_Problem details_
Reproduce the records below exactly as they appear.

_Exercise inputs_
___

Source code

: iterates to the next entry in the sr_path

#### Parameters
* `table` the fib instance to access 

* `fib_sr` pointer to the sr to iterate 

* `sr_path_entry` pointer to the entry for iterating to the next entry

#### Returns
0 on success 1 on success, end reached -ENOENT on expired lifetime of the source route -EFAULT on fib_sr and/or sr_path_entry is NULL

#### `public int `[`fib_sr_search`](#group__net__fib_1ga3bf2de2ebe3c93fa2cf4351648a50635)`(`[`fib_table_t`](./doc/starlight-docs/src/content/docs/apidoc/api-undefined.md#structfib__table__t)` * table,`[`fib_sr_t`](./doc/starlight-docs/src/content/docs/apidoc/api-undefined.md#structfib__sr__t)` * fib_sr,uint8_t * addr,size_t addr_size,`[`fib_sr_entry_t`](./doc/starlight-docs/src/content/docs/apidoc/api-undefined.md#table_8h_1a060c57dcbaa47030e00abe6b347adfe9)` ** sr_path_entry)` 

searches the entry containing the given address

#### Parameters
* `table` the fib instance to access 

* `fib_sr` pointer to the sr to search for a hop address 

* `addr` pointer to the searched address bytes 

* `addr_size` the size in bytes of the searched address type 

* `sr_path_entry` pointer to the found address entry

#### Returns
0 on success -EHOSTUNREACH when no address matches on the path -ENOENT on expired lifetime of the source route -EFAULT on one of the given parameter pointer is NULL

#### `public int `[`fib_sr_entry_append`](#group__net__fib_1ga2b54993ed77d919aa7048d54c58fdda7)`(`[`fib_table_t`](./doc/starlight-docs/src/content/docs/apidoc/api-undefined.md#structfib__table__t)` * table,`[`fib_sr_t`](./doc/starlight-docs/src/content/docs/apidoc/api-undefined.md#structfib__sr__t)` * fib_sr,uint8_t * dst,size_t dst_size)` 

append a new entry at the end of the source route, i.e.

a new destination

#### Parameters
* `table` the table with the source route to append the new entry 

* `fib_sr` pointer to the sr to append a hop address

___

_Exercise response_
Source code

: iterates to the next entry in the sr_path

#### Parameters
* `table` the fib instance to access 

* `fib_sr` pointer to the sr to iterate 

* `sr_path_entry` pointer to the entry for iterating to the next entry

#### Returns
0 on success 1 on success, end reached -ENOENT on expired lifetime of the source route -EFAULT on fib_sr and/or sr_path_entry is NULL

#### `public int `[`fib_sr_search`](#group__net__fib_1ga3bf2de2ebe3c93fa2cf4351648a50635)`(`[`fib_table_t`](./doc/starlight-docs/src/content/docs/apidoc/api-undefined.md#structfib__table__t)` * table,`[`fib_sr_t`](./doc/starlight-docs/src/content/docs/apidoc/api-undefined.md#structfib__sr__t)` * fib_sr,uint8_t * addr,size_t addr_size,`[`fib_sr_entry_t`](./doc/starlight-docs/src/content/docs/apidoc/api-undefined.md#table_8h_1a060c57dcbaa47030e00abe6b347adfe9)` ** sr_path_entry)` 

searches the entry containing the given address

#### Parameters
* `table` the fib instance to access 

* `fib_sr` pointer to the sr to search for a hop address 

* `addr` pointer to the searched address bytes 

* `addr_size` the size in bytes of the searched address type 

* `sr_path_entry` pointer to the found address entry

#### Returns
0 on success -EHOSTUNREACH when no address matches on the path -ENOENT on expired lifetime of the source route -EFAULT on one of the given parameter pointer is NULL

#### `public int `[`fib_sr_entry_append`](#group__net__fib_1ga2b54993ed77d919aa7048d54c58fdda7)`(`[`fib_table_t`](./doc/starlight-docs/src/content/docs/apidoc/api-undefined.md#structfib__table__t)` * table,`[`fib_sr_t`](./doc/starlight-docs/src/content/docs/apidoc/api-undefined.md#structfib__sr__t)` * fib_sr,uint8_t * dst,size_t dst_size)` 

append a new entry at the end of the source route, i.e.

a new destination

#### Parameters
* `table` the table with the source route to append the new entry 

* `fib_sr` pointer to the sr to append a hop address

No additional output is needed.